Parveen Panwar believes that positivity and happiness are choices. And he’s on a mission to spread the word.
You might see him on a Los Altos street, wearing a dark-blue “#Imactivated” T-shirt, passing out “activating” wristbands, raising his arms in the air and exclaiming, “I’m activated! … You’re awesome!”
The Los Altos resident is building momentum for the “I’m Activated” movement he launched in March. It’s centered on effecting change through positive action, performing random acts of kindness and blocking negative vibes. He’s created a website, Imactivated.com, that proclaims, “Everything is possible with a positive mindset.”
“The #Activated movement is about taking action to bring back high energy and excitement with a positive mindset and a never-give-up and pay-it-forward attitude,” he said. “It’s a positive energy flow in action, sparking you to push your limits, conquer those nagging fears, uncover amazing strength and break down barriers. Most of us would rather be happy than sad, fulfilled than depressed, uplifted than brought down. It’s about looking at life from a different, positive perspective. In other words, we want to be #Activated!”

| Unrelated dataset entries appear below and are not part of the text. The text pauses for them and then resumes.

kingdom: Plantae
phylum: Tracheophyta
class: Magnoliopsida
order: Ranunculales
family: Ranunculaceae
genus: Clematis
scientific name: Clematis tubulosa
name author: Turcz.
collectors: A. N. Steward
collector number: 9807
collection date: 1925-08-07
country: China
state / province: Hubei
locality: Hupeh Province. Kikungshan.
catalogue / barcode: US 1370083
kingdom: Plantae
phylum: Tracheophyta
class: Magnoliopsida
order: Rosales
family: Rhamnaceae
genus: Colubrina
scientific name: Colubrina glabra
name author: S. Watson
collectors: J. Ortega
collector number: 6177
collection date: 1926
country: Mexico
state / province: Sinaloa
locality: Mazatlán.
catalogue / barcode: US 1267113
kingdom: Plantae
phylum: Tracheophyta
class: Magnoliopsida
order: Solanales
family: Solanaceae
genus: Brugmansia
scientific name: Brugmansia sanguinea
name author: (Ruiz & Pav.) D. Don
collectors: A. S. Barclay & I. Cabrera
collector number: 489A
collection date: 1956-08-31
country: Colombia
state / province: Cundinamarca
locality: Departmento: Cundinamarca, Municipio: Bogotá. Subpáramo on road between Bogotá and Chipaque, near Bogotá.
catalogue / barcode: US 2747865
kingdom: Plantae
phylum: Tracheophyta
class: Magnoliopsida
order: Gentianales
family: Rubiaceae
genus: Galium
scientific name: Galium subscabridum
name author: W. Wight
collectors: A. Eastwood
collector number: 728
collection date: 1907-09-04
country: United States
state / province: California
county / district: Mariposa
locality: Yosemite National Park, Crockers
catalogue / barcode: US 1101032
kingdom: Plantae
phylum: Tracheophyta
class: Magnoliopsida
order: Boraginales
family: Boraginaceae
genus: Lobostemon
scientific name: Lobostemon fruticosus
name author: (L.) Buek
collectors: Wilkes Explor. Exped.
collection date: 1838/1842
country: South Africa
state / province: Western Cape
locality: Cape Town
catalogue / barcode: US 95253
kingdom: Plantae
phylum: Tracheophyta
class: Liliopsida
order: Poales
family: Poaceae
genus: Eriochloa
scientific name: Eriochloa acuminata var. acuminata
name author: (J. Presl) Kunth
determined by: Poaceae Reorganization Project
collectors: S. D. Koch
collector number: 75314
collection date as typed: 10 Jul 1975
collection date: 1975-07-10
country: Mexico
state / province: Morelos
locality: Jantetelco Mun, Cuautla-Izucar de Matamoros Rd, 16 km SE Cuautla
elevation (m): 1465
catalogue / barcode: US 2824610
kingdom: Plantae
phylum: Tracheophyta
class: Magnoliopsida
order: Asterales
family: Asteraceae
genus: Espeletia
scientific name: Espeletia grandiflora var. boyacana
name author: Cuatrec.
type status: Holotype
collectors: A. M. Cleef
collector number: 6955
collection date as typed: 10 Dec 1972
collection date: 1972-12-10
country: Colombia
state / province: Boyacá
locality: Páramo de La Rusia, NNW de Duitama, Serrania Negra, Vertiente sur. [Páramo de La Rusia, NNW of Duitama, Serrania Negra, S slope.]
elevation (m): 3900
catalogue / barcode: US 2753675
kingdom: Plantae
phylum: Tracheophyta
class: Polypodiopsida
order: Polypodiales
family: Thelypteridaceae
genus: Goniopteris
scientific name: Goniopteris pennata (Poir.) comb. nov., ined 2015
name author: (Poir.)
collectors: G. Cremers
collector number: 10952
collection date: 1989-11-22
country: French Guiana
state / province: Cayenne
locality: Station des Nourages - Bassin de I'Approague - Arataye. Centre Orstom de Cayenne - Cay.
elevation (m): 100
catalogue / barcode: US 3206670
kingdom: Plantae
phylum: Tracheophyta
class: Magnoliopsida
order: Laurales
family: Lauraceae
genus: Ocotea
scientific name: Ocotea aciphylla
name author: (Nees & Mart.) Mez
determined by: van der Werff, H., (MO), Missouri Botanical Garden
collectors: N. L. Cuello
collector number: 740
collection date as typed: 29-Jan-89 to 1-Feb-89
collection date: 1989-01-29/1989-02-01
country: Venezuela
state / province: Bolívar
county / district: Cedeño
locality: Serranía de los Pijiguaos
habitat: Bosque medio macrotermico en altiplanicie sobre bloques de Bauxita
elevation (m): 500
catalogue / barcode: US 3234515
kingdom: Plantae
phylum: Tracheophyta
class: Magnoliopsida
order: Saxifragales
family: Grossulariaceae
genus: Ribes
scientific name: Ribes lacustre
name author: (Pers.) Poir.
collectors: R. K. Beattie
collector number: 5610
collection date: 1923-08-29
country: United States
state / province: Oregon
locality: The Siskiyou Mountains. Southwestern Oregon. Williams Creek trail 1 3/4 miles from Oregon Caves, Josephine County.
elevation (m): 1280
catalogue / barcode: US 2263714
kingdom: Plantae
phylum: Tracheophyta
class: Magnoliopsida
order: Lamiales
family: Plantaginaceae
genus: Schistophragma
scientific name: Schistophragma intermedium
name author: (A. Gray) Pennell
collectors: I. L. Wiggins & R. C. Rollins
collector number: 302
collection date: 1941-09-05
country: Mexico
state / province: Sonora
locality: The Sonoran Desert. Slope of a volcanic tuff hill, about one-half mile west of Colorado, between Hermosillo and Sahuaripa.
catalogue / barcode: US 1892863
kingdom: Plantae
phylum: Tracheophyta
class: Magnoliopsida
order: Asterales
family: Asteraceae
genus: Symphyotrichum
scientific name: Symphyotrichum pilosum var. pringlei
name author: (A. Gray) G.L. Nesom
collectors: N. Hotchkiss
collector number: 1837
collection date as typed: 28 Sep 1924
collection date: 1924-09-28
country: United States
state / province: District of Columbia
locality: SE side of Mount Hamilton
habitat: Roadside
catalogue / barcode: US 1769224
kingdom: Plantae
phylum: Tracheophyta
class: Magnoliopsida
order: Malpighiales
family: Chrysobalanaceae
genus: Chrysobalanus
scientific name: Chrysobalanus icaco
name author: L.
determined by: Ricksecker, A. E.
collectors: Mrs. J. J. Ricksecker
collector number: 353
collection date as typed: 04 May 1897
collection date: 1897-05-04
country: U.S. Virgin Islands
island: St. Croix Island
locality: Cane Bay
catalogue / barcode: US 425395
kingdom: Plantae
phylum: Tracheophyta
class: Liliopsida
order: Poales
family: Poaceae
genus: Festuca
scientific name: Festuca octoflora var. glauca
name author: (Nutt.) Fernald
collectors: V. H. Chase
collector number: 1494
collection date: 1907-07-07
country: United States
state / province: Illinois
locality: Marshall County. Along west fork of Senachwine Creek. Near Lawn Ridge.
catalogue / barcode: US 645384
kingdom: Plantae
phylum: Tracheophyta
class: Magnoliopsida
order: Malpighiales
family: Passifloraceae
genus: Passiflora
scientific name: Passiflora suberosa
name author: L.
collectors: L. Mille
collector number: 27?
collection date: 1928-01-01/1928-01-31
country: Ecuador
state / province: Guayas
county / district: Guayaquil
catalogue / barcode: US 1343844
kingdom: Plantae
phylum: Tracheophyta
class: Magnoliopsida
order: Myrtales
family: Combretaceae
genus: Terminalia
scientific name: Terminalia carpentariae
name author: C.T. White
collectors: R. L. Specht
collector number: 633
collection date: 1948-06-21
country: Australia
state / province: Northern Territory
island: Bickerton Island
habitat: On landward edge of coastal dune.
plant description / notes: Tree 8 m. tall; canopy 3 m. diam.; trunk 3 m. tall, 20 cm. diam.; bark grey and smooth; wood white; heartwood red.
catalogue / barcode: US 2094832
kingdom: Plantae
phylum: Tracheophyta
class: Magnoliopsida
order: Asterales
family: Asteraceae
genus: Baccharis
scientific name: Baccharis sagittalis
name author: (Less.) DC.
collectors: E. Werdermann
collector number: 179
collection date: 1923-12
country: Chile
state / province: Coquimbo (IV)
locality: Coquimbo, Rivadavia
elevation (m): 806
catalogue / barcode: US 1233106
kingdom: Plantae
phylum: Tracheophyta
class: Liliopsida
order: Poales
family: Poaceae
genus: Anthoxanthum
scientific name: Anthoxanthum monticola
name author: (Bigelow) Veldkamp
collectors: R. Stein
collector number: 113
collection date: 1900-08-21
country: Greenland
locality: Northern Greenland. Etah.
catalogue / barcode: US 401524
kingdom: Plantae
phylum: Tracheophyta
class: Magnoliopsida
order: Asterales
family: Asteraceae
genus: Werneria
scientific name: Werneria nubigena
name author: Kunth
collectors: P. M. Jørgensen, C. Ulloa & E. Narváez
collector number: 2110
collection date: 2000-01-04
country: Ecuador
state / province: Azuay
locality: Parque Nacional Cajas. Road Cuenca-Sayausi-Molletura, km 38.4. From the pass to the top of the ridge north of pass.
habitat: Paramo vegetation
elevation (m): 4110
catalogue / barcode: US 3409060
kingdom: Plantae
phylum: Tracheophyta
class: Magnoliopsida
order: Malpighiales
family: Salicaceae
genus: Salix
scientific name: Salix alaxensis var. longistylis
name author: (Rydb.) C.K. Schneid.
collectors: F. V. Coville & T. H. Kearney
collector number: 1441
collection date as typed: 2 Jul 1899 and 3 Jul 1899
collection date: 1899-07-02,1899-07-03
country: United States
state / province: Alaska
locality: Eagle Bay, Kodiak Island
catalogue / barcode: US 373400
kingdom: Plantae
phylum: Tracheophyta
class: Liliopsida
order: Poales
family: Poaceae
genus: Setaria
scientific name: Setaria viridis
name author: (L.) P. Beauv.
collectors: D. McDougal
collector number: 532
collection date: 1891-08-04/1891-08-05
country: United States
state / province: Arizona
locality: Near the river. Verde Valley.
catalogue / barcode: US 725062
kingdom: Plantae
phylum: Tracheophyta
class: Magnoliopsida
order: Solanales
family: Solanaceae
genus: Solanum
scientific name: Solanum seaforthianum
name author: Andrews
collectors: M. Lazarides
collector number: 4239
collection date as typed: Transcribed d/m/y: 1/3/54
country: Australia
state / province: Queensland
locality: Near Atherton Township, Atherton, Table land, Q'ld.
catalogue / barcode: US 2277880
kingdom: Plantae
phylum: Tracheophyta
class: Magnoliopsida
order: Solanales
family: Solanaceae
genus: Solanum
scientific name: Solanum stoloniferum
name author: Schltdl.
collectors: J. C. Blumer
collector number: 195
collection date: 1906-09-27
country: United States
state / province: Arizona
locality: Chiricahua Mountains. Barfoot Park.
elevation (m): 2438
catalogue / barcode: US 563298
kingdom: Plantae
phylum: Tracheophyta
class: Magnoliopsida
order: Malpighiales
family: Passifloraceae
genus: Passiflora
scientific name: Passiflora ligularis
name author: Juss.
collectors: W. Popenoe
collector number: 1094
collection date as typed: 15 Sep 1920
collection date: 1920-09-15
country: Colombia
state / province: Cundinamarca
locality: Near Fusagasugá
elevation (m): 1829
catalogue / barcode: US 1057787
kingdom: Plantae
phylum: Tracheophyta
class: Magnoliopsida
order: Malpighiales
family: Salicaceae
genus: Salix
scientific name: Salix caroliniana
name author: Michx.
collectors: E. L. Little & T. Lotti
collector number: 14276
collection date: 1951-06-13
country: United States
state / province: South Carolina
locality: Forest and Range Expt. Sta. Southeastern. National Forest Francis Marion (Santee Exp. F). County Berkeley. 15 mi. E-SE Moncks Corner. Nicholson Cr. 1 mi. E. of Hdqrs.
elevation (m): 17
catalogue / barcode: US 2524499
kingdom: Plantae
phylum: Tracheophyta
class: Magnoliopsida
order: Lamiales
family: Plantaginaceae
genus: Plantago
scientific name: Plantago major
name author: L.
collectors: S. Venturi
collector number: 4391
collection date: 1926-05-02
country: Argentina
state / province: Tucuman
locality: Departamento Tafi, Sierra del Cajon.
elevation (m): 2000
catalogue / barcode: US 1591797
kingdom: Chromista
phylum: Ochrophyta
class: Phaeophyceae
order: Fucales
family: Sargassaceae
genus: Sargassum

To skeptics, he might come across as a purveyor of trite sentiments. But for Panwar, positive thinking and outreach is not only real, it’s important and vital for a better world.
He lists core principles of activation in the acronym PAPER: Positive mindset, Authentic, Passionate, Empathy and Resilience. His site is filled with YouTube videos in which he, friends and family members espouse adages such as: “Don’t be afraid to take risks, for they make life worth living”; “You have two hands – one to help yourself, the second to help others”; “Say ‘no’ to negativity in your life”; and “Positive thoughts create positive things.”
The origins of Panwar’s positivity push began in the wake of last year’s presidential election. Panwar, who came to Los Altos from Australia in 2012, took note of the negativity the election results generated among many people he came into contact with.
“After the election, everyone was going into arguments on their beliefs,” he said. “Neighbors were not talking to each other.”
Panwar, who has two children who attend Santa Rita School, said he believes the healthier alternative to complaining is to pursue goals that bring about positive change.
On a recent sunny day, he took one of his kids to downtown Los Altos, where they greeted passersby.
“We went up to strangers and we told them they were special and awesome,” Panwar said.
“It felt good,” his son said. “When you give kindness to someone, they give kindness back to you.”
Panwar’s actions suggest an authenticity that goes beyond just words. Just the other day, he helped an elderly neighbor recently who had fallen and could not get up on his own.
He hopes to put his movement into motion through activities such as holding local events, creating activation “challenges” (a smile challenge or a helping a stranger challenge, for example), partnering with schools and other organizations, opening activation chapters or clubs and organizing peace marches to unite people.
“We need more positivity, unity and ability to take action for better,” he said.
A face-to-face meeting with Panwar, 38, proves him to be a true believer. His smile is ever present, and he comes by his high energy naturally. And no, he doesn’t drink coffee (or any other mind-/body-enhancing substance, for that matter).
“I create a mindset,” Panwar said. “I’m having an activation cocktail.”
For Panwar, who founded a video solutions company, Oculu, and has had a successful tech career, his activation movement is a way of giving back for his good fortune.
Wearing his “#Imactivated” T-shirt like “a Superman cape,” as he put it, Panwar hopes to work on his activation movement full time.
“Keep hustling for a better tomorrow,” he quipped, “but don’t forget to smile today.”